Render every line of text in the entries below as one continuous numbered list, leaving out any blank lines.

[Stored records]
============

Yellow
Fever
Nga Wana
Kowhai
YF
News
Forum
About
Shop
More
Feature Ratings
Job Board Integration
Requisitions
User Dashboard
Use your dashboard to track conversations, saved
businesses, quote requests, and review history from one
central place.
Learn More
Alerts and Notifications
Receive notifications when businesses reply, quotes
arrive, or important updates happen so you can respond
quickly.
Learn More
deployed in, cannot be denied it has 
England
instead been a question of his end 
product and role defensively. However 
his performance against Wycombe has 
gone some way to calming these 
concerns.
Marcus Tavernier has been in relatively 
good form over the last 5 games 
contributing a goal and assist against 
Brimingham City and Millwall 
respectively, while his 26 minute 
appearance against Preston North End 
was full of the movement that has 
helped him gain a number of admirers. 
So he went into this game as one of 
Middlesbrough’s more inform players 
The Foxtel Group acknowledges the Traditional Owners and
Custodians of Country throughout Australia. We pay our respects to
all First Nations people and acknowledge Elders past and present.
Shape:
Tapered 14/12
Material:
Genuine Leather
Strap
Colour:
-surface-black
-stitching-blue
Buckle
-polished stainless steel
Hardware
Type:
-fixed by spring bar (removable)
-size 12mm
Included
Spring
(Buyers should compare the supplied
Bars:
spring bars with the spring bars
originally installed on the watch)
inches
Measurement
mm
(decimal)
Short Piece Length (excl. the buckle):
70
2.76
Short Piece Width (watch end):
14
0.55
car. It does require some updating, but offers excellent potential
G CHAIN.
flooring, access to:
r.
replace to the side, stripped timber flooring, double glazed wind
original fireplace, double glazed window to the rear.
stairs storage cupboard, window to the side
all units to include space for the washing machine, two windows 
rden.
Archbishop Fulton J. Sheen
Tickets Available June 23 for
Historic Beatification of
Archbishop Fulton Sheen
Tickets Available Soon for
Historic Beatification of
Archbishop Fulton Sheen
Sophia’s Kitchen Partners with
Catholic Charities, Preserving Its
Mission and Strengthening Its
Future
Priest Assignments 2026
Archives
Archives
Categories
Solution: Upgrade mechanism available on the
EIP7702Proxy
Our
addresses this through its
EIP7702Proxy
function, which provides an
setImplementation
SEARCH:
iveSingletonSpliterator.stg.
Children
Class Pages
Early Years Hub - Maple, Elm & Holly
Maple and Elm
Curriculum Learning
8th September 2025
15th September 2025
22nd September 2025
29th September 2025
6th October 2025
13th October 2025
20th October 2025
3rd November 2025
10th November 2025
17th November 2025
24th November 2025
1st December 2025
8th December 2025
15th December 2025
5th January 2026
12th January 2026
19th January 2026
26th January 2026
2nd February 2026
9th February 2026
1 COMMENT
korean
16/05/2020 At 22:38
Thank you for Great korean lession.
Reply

============

[Exercise answer]:
1. Yellow
2. Fever
3. Nga Wana
4. Kowhai
5. YF
6. News
7. Forum
8. About
9. Shop
10. More
11. Feature Ratings
12. Job Board Integration
13. Requisitions
14. User Dashboard
15. Use your dashboard to track conversations, saved
16. businesses, quote requests, and review history from one
17. central place.
18. Learn More
19. Alerts and Notifications
20. Receive notifications when businesses reply, quotes
21. arrive, or important updates happen so you can respond
22. quickly.
23. Learn More
24. deployed in, cannot be denied it has 
25. England
26. instead been a question of his end 
27. product and role defensively. However 
28. his performance against Wycombe has 
29. gone some way to calming these 
30. concerns.
31. Marcus Tavernier has been in relatively 
32. good form over the last 5 games 
33. contributing a goal and assist against 
34. Brimingham City and Millwall 
35. respectively, while his 26 minute 
36. appearance against Preston North End 
37. was full of the movement that has 
38. helped him gain a number of admirers. 
39. So he went into this game as one of 
40. Middlesbrough’s more inform players 
41. The Foxtel Group acknowledges the Traditional Owners and
42. Custodians of Country throughout Australia. We pay our respects to
43. all First Nations people and acknowledge Elders past and present.
44. Shape:
45. Tapered 14/12
46. Material:
47. Genuine Leather
48. Strap
49. Colour:
50. -surface-black
51. -stitching-blue
52. Buckle
53. -polished stainless steel
54. Hardware
55. Type:
56. -fixed by spring bar (removable)
57. -size 12mm
58. Included
59. Spring
60. (Buyers should compare the supplied
61. Bars:
62. spring bars with the spring bars
63. originally installed on the watch)
64. inches
65. Measurement
66. mm
67. (decimal)
68. Short Piece Length (excl. the buckle):
69. 70
70. 2.76
71. Short Piece Width (watch end):
72. 14
73. 0.55
74. car. It does require some updating, but offers excellent potential
75. G CHAIN.
76. flooring, access to:
77. r.
78. replace to the side, stripped timber flooring, double glazed wind
79. original fireplace, double glazed window to the rear.
80. stairs storage cupboard, window to the side
81. all units to include space for the washing machine, two windows 
82. rden.
83. Archbishop Fulton J. Sheen
84. Tickets Available June 23 for
85. Historic Beatification of
86. Archbishop Fulton Sheen
87. Tickets Available Soon for
88. Historic Beatification of
89. Archbishop Fulton Sheen
90. Sophia’s Kitchen Partners with
91. Catholic Charities, Preserving Its
92. Mission and Strengthening Its
93. Future
94. Priest Assignments 2026
95. Archives
96. Archives
97. Categories
98. Solution: Upgrade mechanism available on the
99. EIP7702Proxy
100. Our
101. addresses this through its
102. EIP7702Proxy
103. function, which provides an
104. setImplementation
105. SEARCH:
106. iveSingletonSpliterator.stg.
107. Children
108. Class Pages
109. Early Years Hub - Maple, Elm & Holly
110. Maple and Elm
111. Curriculum Learning
112. 8th September 2025
113. 15th September 2025
114. 22nd September 2025
115. 29th September 2025
116. 6th October 2025
117. 13th October 2025
118. 20th October 2025
119. 3rd November 2025
120. 10th November 2025
121. 17th November 2025
122. 24th November 2025
123. 1st December 2025
124. 8th December 2025
125. 15th December 2025
126. 5th January 2026
127. 12th January 2026
128. 19th January 2026
129. 26th January 2026
130. 2nd February 2026
131. 9th February 2026
132. 1 COMMENT
133. korean
134. 16/05/2020 At 22:38
135. Thank you for Great korean lession.
136. Reply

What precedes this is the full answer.